MIT Researchers Design MEMS-Based Pressure Sensors to Enable AUV Navigation

Researchers at MIT have devised methods of utilising ocean currents to the advantage of ocean vessels in improving their manoeuvrability and energy saving. Pressure around the AUVs exerted by the ocean water affects their performance by impeding their speed or changing their direction. Not only the ocean vessels but their rudders and propellers are also affected by ocean currents.

Study of mexican Fish Movement

Researchers shifted their focus in studying the movement patterns of natural creatures like fish, which are not affected by these currents while moving underwater. A professor of mechanical and ocean engineering at MIT, Michael Triantafyllou, explained that his team concentrated on recreating the mechanism used by the Mexican fish with their lateral lines for moving in the water. He explained that the lateral lines in the fish were made up of fluid-filled canals, which monitor the flows and send signals to the fish’s brain. Triantafyllou took the help of Microsystems Technology Labs (MTL) at MIT for fabricating micro-sensors which were based on MEMS technology to perform the function of the fluid-filled cells in the fish. The MTL team designed arrays of pressure sensors, which were each two mm in width and covered with a silicon membrane of 20-micron thickness to sense pressure of the ocean. Using electronic amplification, the team displayed the pressure online.

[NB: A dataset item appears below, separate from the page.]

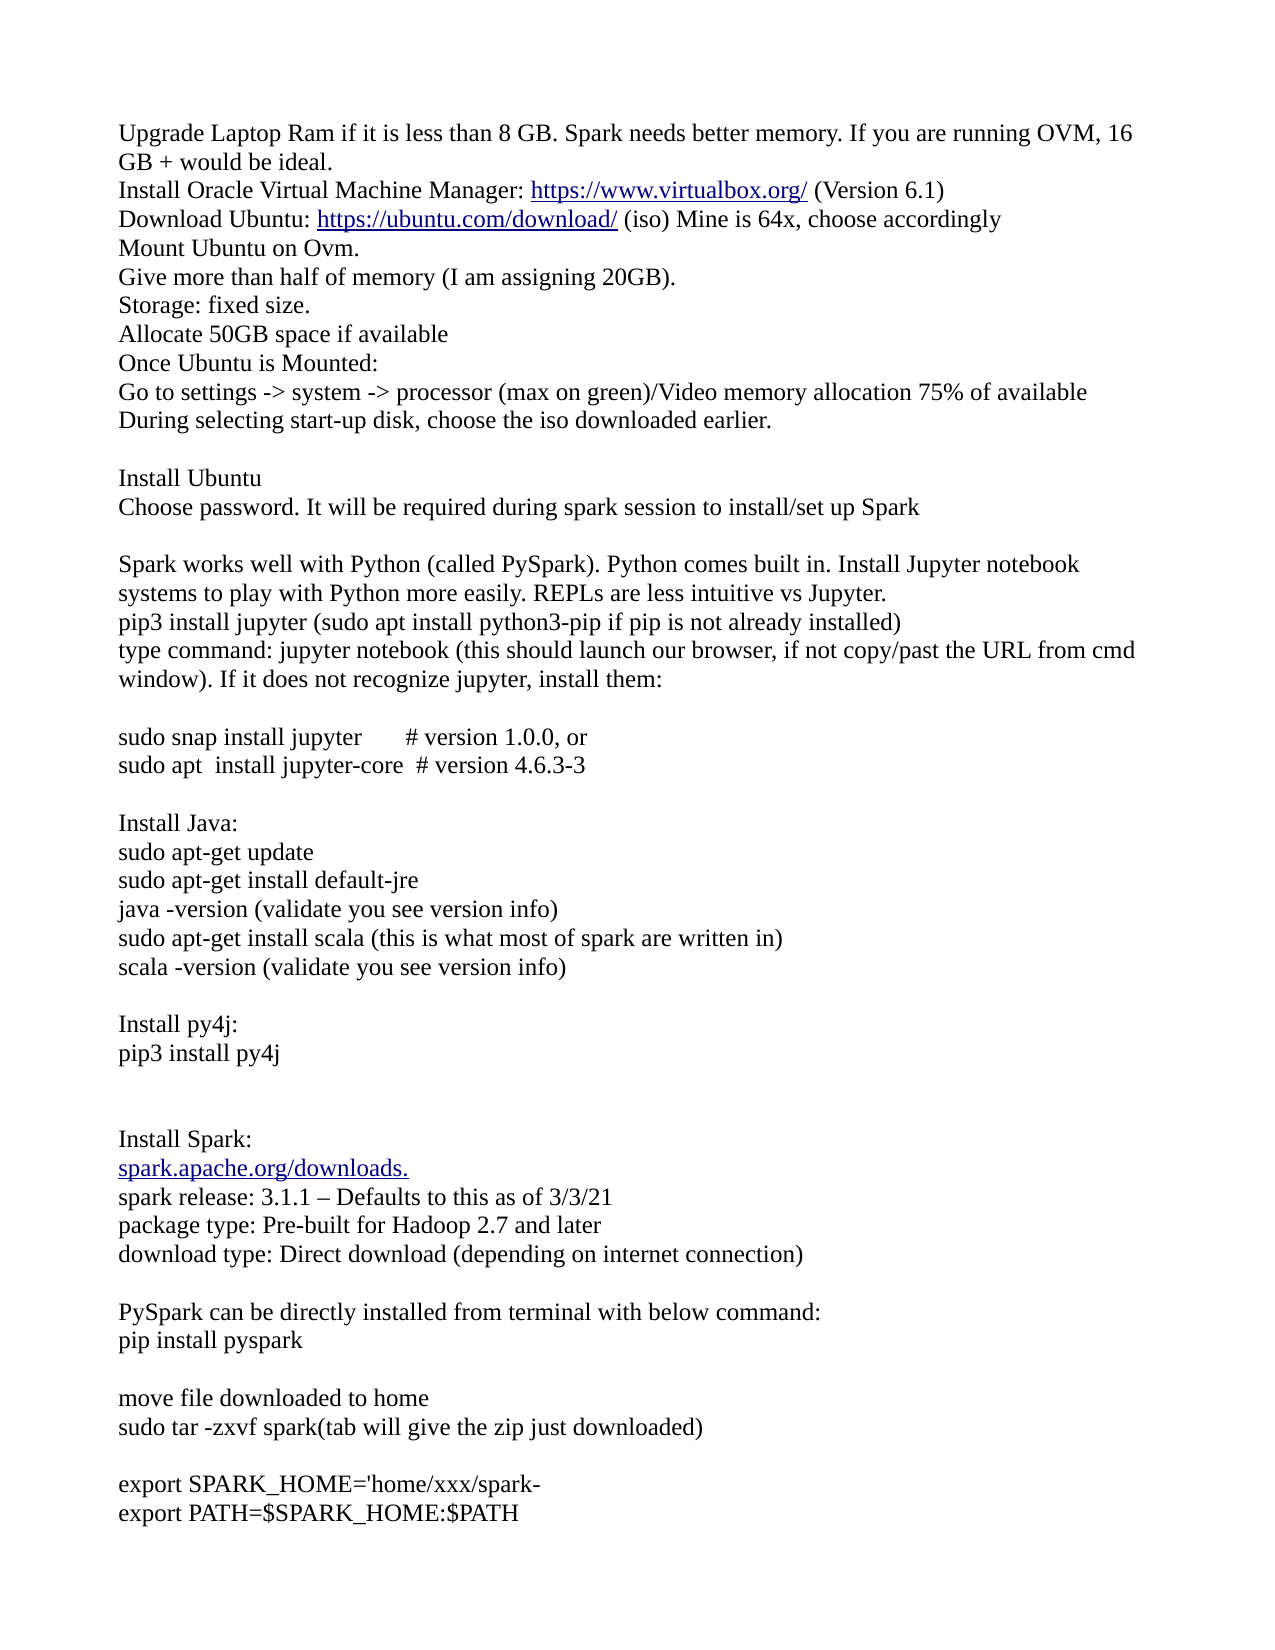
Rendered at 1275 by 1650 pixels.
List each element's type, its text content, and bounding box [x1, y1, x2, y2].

text move file downloaded to home sudo tar -zxvf spark(tab will give the zip just downloaded) export SPARK_HOME='home/xxx/spark- export PATH=$SPARK_HOME:$PATH [118, 1354, 1157, 1527]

Triantafyllou and his team then placed these sensors on small vessels at locations similar to where they were on the fish. The testing was done on a MIT Towing Tank measuring 108-ft in length with a wave generator. They were able to measure the pressure from ocean currents and modify the direction of the vessel, thereby, saving energy. The change in direction was accomplished by altering the angle of movement.

The research team is also working on detection of eddy currents, which affect the navigation of vessels by studying the movement of trout, using the MIT Towing Tank for testing. Some of the other natural creatures, which the team is looking at for efficient design of their ocean vessels are seals. They are concentrating on the whiskers of the seal, which have ability of sensing the flow velocity.